Read the listing below and copy out every line that holds "Table".
━━━━━ Data shown
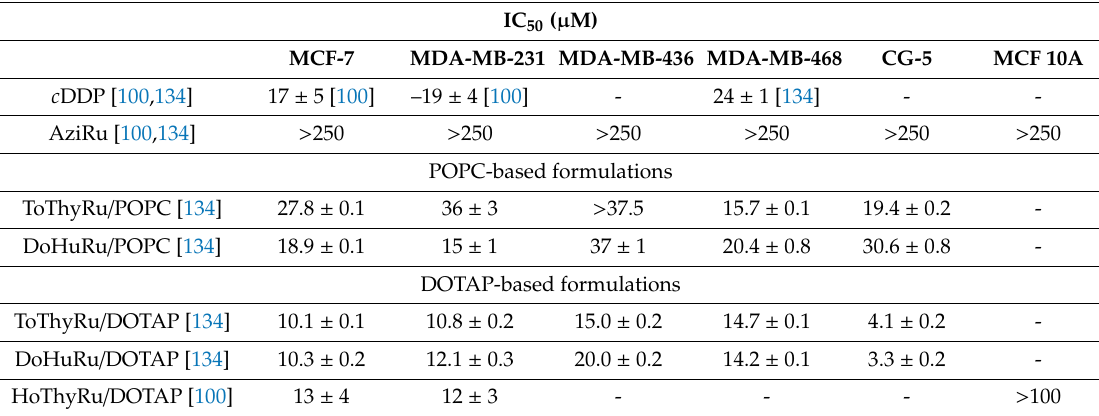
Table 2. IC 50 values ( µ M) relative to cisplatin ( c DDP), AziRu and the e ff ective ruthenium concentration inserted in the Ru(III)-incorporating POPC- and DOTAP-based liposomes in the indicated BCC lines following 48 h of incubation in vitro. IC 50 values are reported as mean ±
━━━━━━━━━━
━━━━━ Data shown
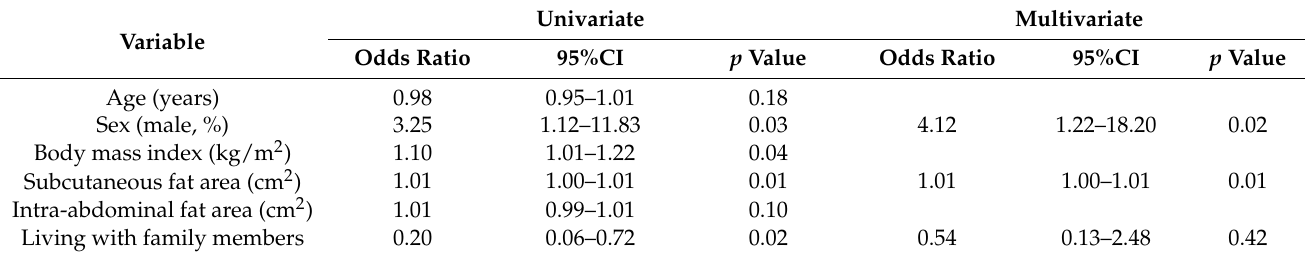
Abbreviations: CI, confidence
━━━━━━━━━━
━━━━━ Data shown
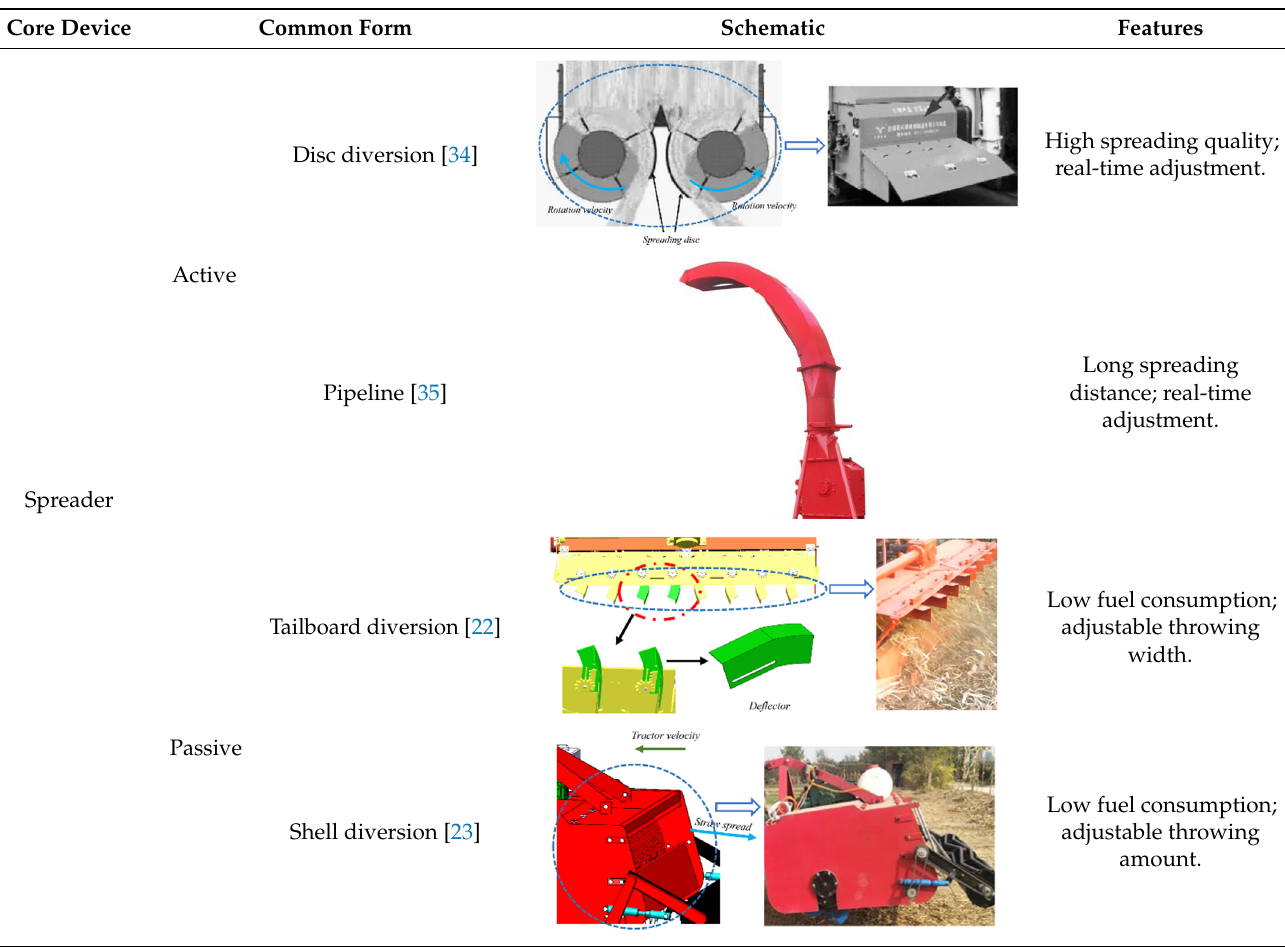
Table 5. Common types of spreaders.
━━━━━━━━━━
Reply to the task:
Table 2. IC 50 values ( µ M) relative to cisplatin ( c DDP), AziRu and the e ff ective ruthenium concentration inserted in the Ru(III)-incorporating POPC- and DOTAP-based liposomes in the indicated BCC lines following 48 h of incubation in vitro. IC 50 values are reported as mean ±
Table 5. Common types of spreaders.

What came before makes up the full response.